Anthologie des poètes français du XIXème siècle/1887/La Jungfrau


Au milieu de la chaîne énorme des grands monts,
Si hauts que l’air, plus rare, y manque à nos poumons,
Jusqu’au fond du lac bleu prolongeant ses abîmes,
Superbe, et dépassant du front toutes les cimes,
La montagne de loin attire les regards.

L’imagination douce des montagnards
La trouve la plus belle et la nomme : la Vierge.

De la fenêtre étroite et basse de l’auberge,
Tandis que s’apprêtaient les guides dans la cour,
Mon œil, à l’horizon, dessinait le contour
De la montagne pâle et blanche comme un cygne.
Le soleil colorait cette candeur insigne,
Et l’on voyait rougir la neige sans affront,
Comme fait une enfant qu’on a baisée au front,
Craintive, et dont le sang à la joue embrasée
Pour la première fois monte en vive rosée.
L’astre, c’était l’amour ; la neige, la candeur.

Puis, lorsque s’éteignit toute cette splendeur,
— Car l’esprit la retient, mais l’heure la déplace, —
Mes yeux, moins éblouis, virent les flancs de glace,
La stérile froideur et l’immobilité,
Et pourtant l’invincible attrait de la beauté.

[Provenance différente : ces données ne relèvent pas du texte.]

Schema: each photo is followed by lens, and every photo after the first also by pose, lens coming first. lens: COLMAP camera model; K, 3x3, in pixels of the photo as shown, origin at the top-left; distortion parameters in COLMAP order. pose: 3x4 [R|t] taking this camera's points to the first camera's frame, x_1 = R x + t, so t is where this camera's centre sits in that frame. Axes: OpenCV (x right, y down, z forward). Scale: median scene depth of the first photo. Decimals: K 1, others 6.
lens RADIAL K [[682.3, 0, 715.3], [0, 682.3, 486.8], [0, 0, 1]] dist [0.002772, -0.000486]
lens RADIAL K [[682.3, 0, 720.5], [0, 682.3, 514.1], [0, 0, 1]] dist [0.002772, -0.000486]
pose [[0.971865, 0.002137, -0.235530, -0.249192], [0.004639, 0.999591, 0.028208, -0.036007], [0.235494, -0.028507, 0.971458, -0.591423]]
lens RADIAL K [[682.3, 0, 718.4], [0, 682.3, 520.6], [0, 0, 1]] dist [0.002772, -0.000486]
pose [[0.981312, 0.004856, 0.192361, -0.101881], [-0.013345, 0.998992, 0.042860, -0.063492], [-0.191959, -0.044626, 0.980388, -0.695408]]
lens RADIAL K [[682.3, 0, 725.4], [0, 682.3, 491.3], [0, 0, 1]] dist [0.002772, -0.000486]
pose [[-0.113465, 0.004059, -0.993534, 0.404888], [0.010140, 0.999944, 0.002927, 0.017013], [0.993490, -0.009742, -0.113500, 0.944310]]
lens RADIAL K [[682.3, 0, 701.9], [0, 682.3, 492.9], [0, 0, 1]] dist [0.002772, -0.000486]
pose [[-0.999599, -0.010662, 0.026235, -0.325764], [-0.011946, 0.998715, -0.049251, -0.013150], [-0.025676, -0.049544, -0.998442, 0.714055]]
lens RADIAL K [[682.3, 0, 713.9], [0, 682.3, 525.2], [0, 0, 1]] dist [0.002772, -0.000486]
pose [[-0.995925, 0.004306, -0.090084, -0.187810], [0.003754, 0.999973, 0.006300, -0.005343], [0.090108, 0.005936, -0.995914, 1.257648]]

Je ne sais pas comment cela se fit... Peut-être
Était-ce l’air du soir soufflant par la fenêtre,
Peut-être la fatigue, ou bien un souvenir ?
Mais le tableau que l’âme a peine à contenir

S’effaça peu à peu : les lignes s’arrondirent ;
Les angles purs et droits vers le ciel assouplirent
En ondulations leur rigide dessin ;
L’aspérité du roc se moula comme un sein,
Ayant pour vêtement la neige immaculée.

L’image palpitait, charmante, reculée,
Obscure, insaisissable, et pourtant près de moi ;
Et, sans que ma raison pût concevoir pourquoi,
Le mont géant avait des épaules mignonnes.

Et comme on a parfois des rêves monotones
Quand l’amour qu’on berçait n’est pas bien endormi,
Pâle et blanche, et venant à moi d’un air ami,
Avec cette beauté que la grâce décore,
Je vis, spectre charmant, celle que j’aime encore.